Down to the last line, repeat the data below exactly.

:: THE RECORDS ::

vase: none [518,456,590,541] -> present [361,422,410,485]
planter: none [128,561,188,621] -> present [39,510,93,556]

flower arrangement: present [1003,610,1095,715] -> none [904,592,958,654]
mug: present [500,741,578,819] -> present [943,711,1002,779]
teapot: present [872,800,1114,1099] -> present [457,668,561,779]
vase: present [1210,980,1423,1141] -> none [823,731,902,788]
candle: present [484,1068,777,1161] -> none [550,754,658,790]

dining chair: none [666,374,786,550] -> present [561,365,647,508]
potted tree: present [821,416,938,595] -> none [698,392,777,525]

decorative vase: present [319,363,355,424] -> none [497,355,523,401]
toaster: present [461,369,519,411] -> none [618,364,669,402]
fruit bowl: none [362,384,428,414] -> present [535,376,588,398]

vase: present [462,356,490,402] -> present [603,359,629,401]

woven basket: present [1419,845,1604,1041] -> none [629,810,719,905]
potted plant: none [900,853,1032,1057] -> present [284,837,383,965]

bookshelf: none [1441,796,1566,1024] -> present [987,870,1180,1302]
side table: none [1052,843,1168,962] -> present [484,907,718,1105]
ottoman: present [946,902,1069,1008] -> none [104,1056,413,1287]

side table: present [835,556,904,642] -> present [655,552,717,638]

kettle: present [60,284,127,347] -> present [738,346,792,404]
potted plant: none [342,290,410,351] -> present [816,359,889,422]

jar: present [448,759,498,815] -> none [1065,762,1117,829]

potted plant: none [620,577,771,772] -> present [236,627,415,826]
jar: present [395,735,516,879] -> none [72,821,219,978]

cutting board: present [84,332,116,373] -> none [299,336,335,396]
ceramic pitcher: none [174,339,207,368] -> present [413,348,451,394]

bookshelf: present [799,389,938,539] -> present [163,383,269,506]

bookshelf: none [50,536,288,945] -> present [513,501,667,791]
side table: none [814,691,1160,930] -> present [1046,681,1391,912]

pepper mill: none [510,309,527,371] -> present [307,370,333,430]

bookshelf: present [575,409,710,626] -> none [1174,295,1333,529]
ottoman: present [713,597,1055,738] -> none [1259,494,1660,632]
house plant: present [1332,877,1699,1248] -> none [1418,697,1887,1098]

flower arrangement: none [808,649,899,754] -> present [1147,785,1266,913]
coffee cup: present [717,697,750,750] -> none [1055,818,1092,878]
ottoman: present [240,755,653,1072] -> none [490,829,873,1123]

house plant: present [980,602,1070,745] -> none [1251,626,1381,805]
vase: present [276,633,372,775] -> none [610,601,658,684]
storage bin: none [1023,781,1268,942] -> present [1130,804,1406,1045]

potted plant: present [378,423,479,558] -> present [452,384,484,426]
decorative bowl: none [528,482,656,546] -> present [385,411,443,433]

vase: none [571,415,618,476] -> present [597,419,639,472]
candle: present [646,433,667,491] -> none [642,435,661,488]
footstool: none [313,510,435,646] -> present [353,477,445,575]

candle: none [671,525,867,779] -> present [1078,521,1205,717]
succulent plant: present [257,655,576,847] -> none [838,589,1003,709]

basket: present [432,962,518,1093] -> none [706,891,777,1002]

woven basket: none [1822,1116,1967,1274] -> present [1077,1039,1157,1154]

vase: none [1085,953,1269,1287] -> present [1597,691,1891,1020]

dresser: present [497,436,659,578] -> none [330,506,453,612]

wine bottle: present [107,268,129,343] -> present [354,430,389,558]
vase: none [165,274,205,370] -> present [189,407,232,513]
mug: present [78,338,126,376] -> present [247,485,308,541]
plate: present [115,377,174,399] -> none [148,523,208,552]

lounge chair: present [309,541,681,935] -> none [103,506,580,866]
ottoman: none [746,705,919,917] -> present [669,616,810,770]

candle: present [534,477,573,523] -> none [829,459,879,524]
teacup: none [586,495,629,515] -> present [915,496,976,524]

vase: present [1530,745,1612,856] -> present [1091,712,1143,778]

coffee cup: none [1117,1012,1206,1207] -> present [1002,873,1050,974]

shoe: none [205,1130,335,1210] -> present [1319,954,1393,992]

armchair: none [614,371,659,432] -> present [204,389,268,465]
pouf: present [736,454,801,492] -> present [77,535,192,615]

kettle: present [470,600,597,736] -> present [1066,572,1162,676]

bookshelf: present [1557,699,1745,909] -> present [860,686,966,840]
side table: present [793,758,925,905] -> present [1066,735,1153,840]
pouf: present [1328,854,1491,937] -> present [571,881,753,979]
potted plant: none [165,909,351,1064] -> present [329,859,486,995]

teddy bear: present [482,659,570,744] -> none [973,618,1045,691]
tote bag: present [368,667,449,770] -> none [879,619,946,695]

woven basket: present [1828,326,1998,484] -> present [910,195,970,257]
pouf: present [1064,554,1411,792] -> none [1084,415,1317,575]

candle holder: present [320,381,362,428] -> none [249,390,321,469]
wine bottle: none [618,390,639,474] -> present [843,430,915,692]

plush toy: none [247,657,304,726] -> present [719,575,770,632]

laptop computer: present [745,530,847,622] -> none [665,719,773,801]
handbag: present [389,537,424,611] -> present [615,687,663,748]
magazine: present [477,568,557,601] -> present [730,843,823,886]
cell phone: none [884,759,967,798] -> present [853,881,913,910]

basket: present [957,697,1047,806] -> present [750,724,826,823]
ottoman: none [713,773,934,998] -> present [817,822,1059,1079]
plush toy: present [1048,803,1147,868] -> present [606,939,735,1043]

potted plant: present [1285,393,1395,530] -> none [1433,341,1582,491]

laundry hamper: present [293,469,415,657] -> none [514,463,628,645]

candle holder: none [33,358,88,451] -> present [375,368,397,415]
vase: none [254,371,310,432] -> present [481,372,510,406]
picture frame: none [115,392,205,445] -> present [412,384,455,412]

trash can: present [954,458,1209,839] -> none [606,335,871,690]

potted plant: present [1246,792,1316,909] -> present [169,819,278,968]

:::

EXERCISE SOLUTION:
vase: none [518,456,590,541] -> present [361,422,410,485]
planter: none [128,561,188,621] -> present [39,510,93,556]

flower arrangement: present [1003,610,1095,715] -> none [904,592,958,654]
mug: present [500,741,578,819] -> present [943,711,1002,779]
teapot: present [872,800,1114,1099] -> present [457,668,561,779]
vase: present [1210,980,1423,1141] -> none [823,731,902,788]
candle: present [484,1068,777,1161] -> none [550,754,658,790]

dining chair: none [666,374,786,550] -> present [561,365,647,508]
potted tree: present [821,416,938,595] -> none [698,392,777,525]

decorative vase: present [319,363,355,424] -> none [497,355,523,401]
toaster: present [461,369,519,411] -> none [618,364,669,402]
fruit bowl: none [362,384,428,414] -> present [535,376,588,398]

vase: present [462,356,490,402] -> present [603,359,629,401]

woven basket: present [1419,845,1604,1041] -> none [629,810,719,905]
potted plant: none [900,853,1032,1057] -> present [284,837,383,965]

bookshelf: none [1441,796,1566,1024] -> present [987,870,1180,1302]
side table: none [1052,843,1168,962] -> present [484,907,718,1105]
ottoman: present [946,902,1069,1008] -> none [104,1056,413,1287]

side table: present [835,556,904,642] -> present [655,552,717,638]

kettle: present [60,284,127,347] -> present [738,346,792,404]
potted plant: none [342,290,410,351] -> present [816,359,889,422]

jar: present [448,759,498,815] -> none [1065,762,1117,829]

potted plant: none [620,577,771,772] -> present [236,627,415,826]
jar: present [395,735,516,879] -> none [72,821,219,978]

cutting board: present [84,332,116,373] -> none [299,336,335,396]
ceramic pitcher: none [174,339,207,368] -> present [413,348,451,394]

bookshelf: present [799,389,938,539] -> present [163,383,269,506]

bookshelf: none [50,536,288,945] -> present [513,501,667,791]
side table: none [814,691,1160,930] -> present [1046,681,1391,912]

pepper mill: none [510,309,527,371] -> present [307,370,333,430]

bookshelf: present [575,409,710,626] -> none [1174,295,1333,529]
ottoman: present [713,597,1055,738] -> none [1259,494,1660,632]
house plant: present [1332,877,1699,1248] -> none [1418,697,1887,1098]

flower arrangement: none [808,649,899,754] -> present [1147,785,1266,913]
coffee cup: present [717,697,750,750] -> none [1055,818,1092,878]
ottoman: present [240,755,653,1072] -> none [490,829,873,1123]

house plant: present [980,602,1070,745] -> none [1251,626,1381,805]
vase: present [276,633,372,775] -> none [610,601,658,684]
storage bin: none [1023,781,1268,942] -> present [1130,804,1406,1045]

potted plant: present [378,423,479,558] -> present [452,384,484,426]
decorative bowl: none [528,482,656,546] -> present [385,411,443,433]

vase: none [571,415,618,476] -> present [597,419,639,472]
candle: present [646,433,667,491] -> none [642,435,661,488]
footstool: none [313,510,435,646] -> present [353,477,445,575]

candle: none [671,525,867,779] -> present [1078,521,1205,717]
succulent plant: present [257,655,576,847] -> none [838,589,1003,709]

basket: present [432,962,518,1093] -> none [706,891,777,1002]

woven basket: none [1822,1116,1967,1274] -> present [1077,1039,1157,1154]

vase: none [1085,953,1269,1287] -> present [1597,691,1891,1020]

dresser: present [497,436,659,578] -> none [330,506,453,612]

wine bottle: present [107,268,129,343] -> present [354,430,389,558]
vase: none [165,274,205,370] -> present [189,407,232,513]
mug: present [78,338,126,376] -> present [247,485,308,541]
plate: present [115,377,174,399] -> none [148,523,208,552]

lounge chair: present [309,541,681,935] -> none [103,506,580,866]
ottoman: none [746,705,919,917] -> present [669,616,810,770]

candle: present [534,477,573,523] -> none [829,459,879,524]
teacup: none [586,495,629,515] -> present [915,496,976,524]

vase: present [1530,745,1612,856] -> present [1091,712,1143,778]

coffee cup: none [1117,1012,1206,1207] -> present [1002,873,1050,974]

shoe: none [205,1130,335,1210] -> present [1319,954,1393,992]

armchair: none [614,371,659,432] -> present [204,389,268,465]
pouf: present [736,454,801,492] -> present [77,535,192,615]

kettle: present [470,600,597,736] -> present [1066,572,1162,676]

bookshelf: present [1557,699,1745,909] -> present [860,686,966,840]
side table: present [793,758,925,905] -> present [1066,735,1153,840]
pouf: present [1328,854,1491,937] -> present [571,881,753,979]
potted plant: none [165,909,351,1064] -> present [329,859,486,995]

teddy bear: present [482,659,570,744] -> none [973,618,1045,691]
tote bag: present [368,667,449,770] -> none [879,619,946,695]

woven basket: present [1828,326,1998,484] -> present [910,195,970,257]
pouf: present [1064,554,1411,792] -> none [1084,415,1317,575]

candle holder: present [320,381,362,428] -> none [249,390,321,469]
wine bottle: none [618,390,639,474] -> present [843,430,915,692]

plush toy: none [247,657,304,726] -> present [719,575,770,632]

laptop computer: present [745,530,847,622] -> none [665,719,773,801]
handbag: present [389,537,424,611] -> present [615,687,663,748]
magazine: present [477,568,557,601] -> present [730,843,823,886]
cell phone: none [884,759,967,798] -> present [853,881,913,910]

basket: present [957,697,1047,806] -> present [750,724,826,823]
ottoman: none [713,773,934,998] -> present [817,822,1059,1079]
plush toy: present [1048,803,1147,868] -> present [606,939,735,1043]

potted plant: present [1285,393,1395,530] -> none [1433,341,1582,491]

laundry hamper: present [293,469,415,657] -> none [514,463,628,645]

candle holder: none [33,358,88,451] -> present [375,368,397,415]
vase: none [254,371,310,432] -> present [481,372,510,406]
picture frame: none [115,392,205,445] -> present [412,384,455,412]

trash can: present [954,458,1209,839] -> none [606,335,871,690]

potted plant: present [1246,792,1316,909] -> present [169,819,278,968]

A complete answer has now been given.